Our rundown on the most interesting and market-impacting stories this week.

On Wednesday afternoon (GMT+3), the US Consumer Price Index (CPI) figures were released, showing that consumer prices grew by 8.3% year-on-year, more than the forecast of 8.1% but less than March’s figure of 8.5%. Meanwhile, core increased 0.6% month-on-month, higher than analyst estimates of 0.4% and almost double the previous month’s figure of 0.3%.

The CPI is a key measure of inflation, and the latest figures aren’t so straightforward. Contrary to what some analysts forecasted previously, inflation has not peaked, although the rate of annual inflation has slowed. However, the core CPI figures CPI – which exclude volatile goods like oil and food – paint a slightly different picture. Consumer prices have spiked, but some of the blow has been softened by oil prices cooling down since their peak volatility in March, due to the Russia-Ukraine conflict.

Post-Market

While annual inflation has been moderated, the markets’ reaction to the high-than-expected CPI figures has been skittish. US equities continue their downward slide, with the Dow losing 1.02%, the S&P500 dropping 1.65%, and the tech-heavy Nasdaq dropping a hefty 3.18%. Crypto, which looks to be increasingly correlated to the stock market, have also been sinking, with Bitcoin dropping below $29,000.

Predictably, investors are rotating in the safe-haven dollar, with the US dollar index climbing for the sixth straight day and jumping above 104 after the release of the CPI data. Treasury yields jumped too and is currently around 2.906%.

Meanwhile, gold prices dipped briefly at the news on Wednesday, but quickly rebounded above the $1850 mark and has been trading steadily since.

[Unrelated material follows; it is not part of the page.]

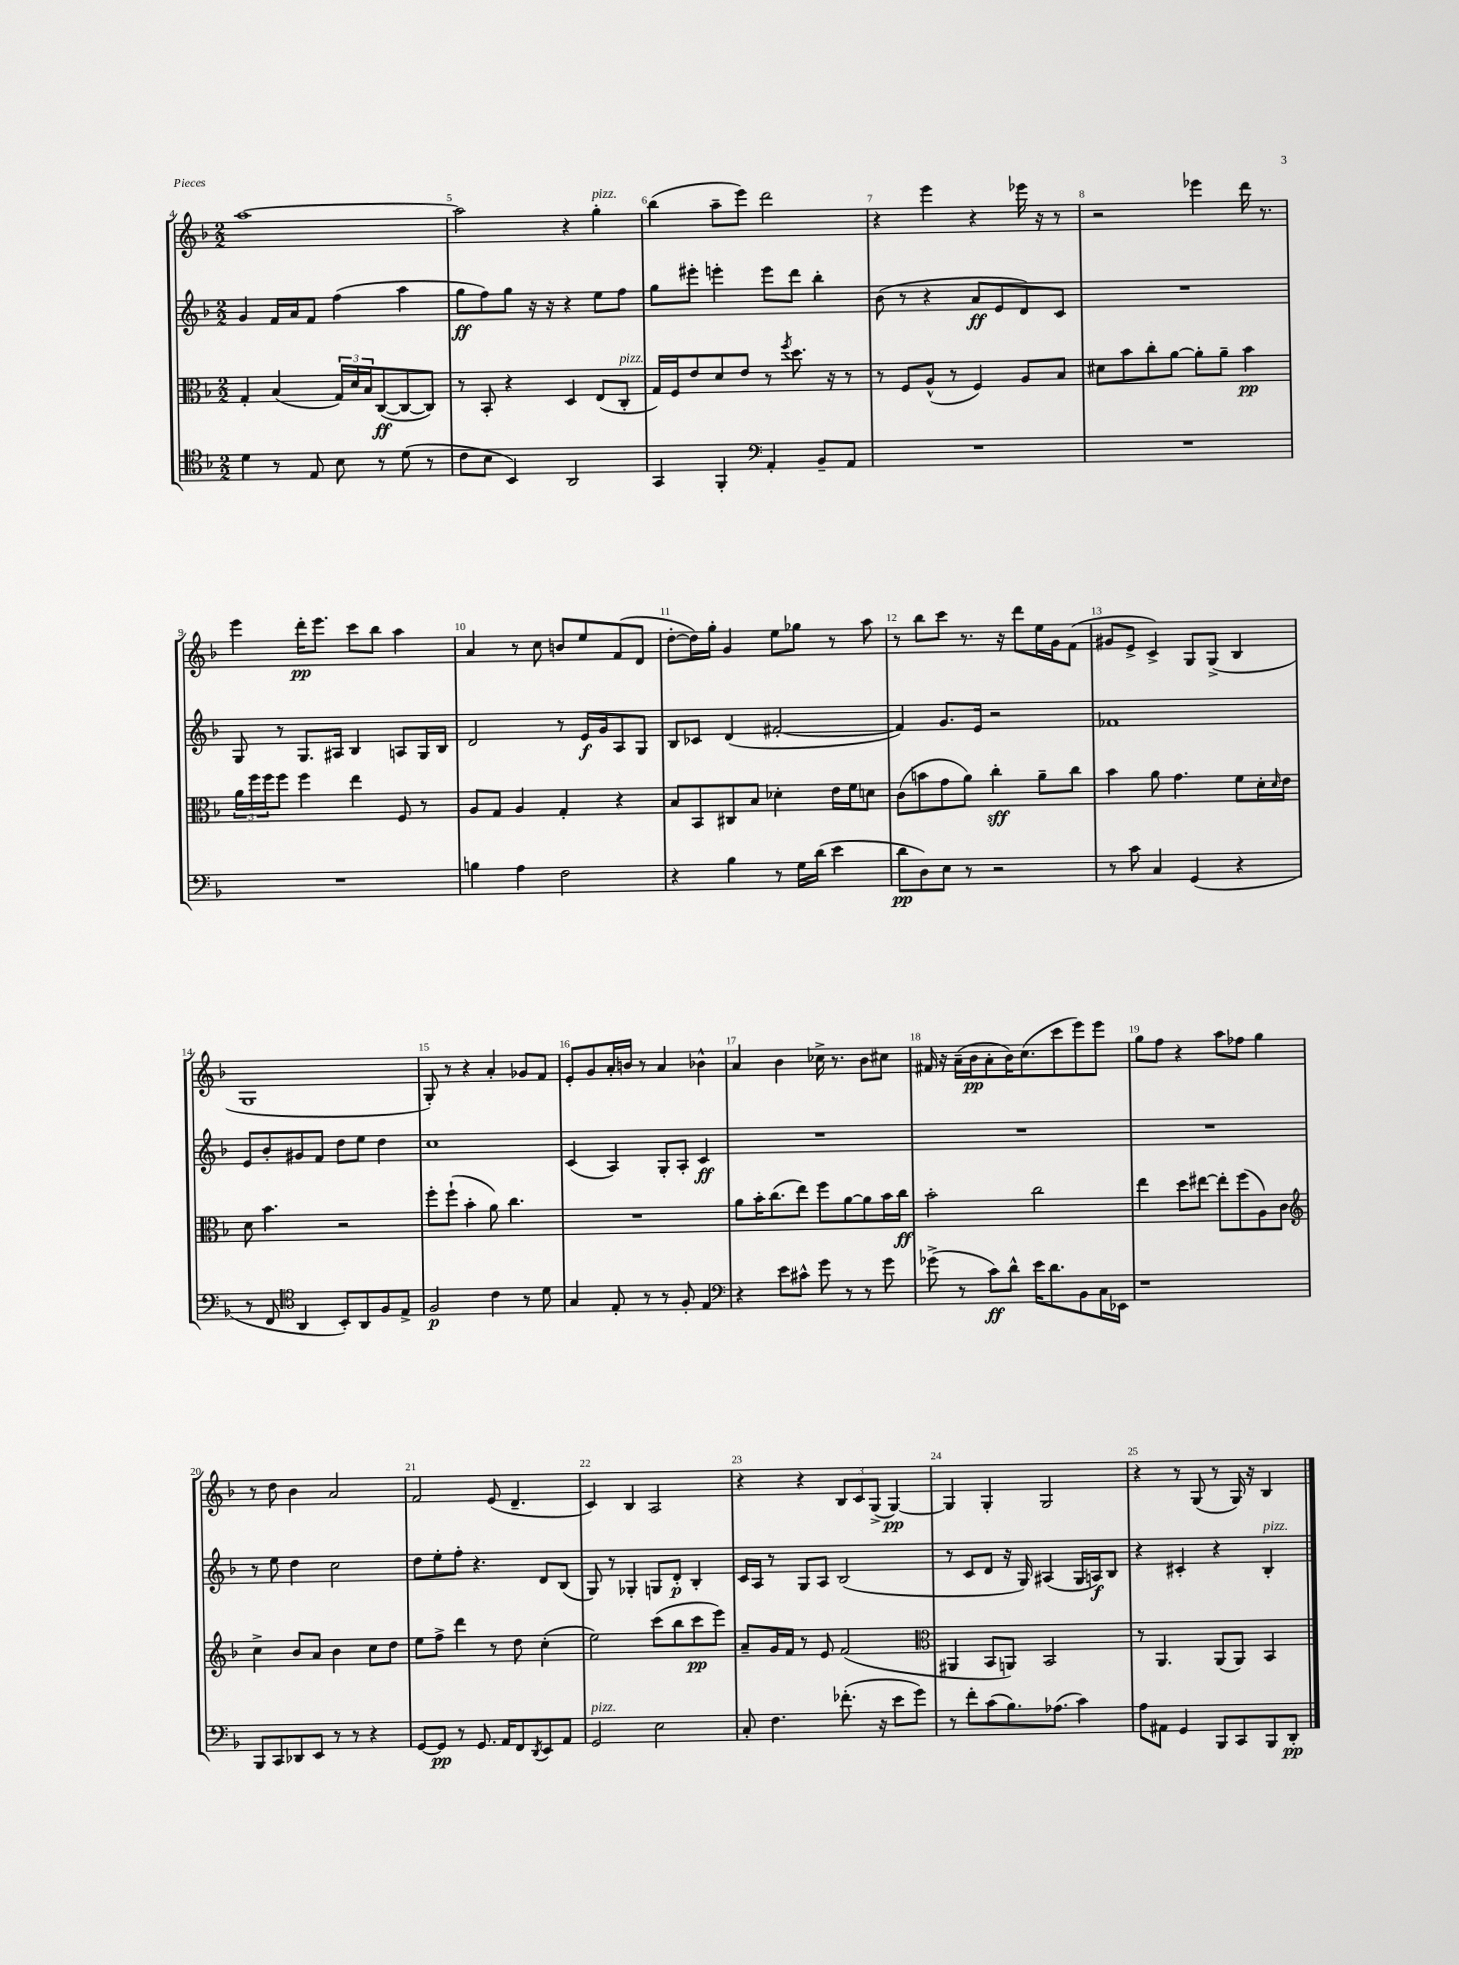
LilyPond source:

“Overall, gold hasn’t been a bad investment. It’s been holding a fairly tight range, I’d much rather own gold than Nasdaq, or Bitcoin,” said Phillip Streible, chief market strategist at Blue Line Futures in Chicago.

Due to the mixed inflation data, investors are now closely watching Fed signals on upcoming rate hikes. A 50-point hike, like the last time, is expected. The notably hawkish St. Louis Fed President James Bullard has said that, while “Inflation is broader and more persistent than many have thought”, a 75-point hike is not his “base case”. Previously, Fed chair Jerome Powell has also pushed back on a 75-point hike.

Investors are now advised to pay close attention to the upcoming month-on-month figures for the Producer Price Index (PPI), which will be released on Thursday, 12 May, at 15:30 (GMT+3). Like the CPI, the PPI is a leading measure of inflation, but measures costs from the seller’s point of view and does not include imports.

As a friendly reminder, do keep an eye on market changes, control your positions, and manage your risk well.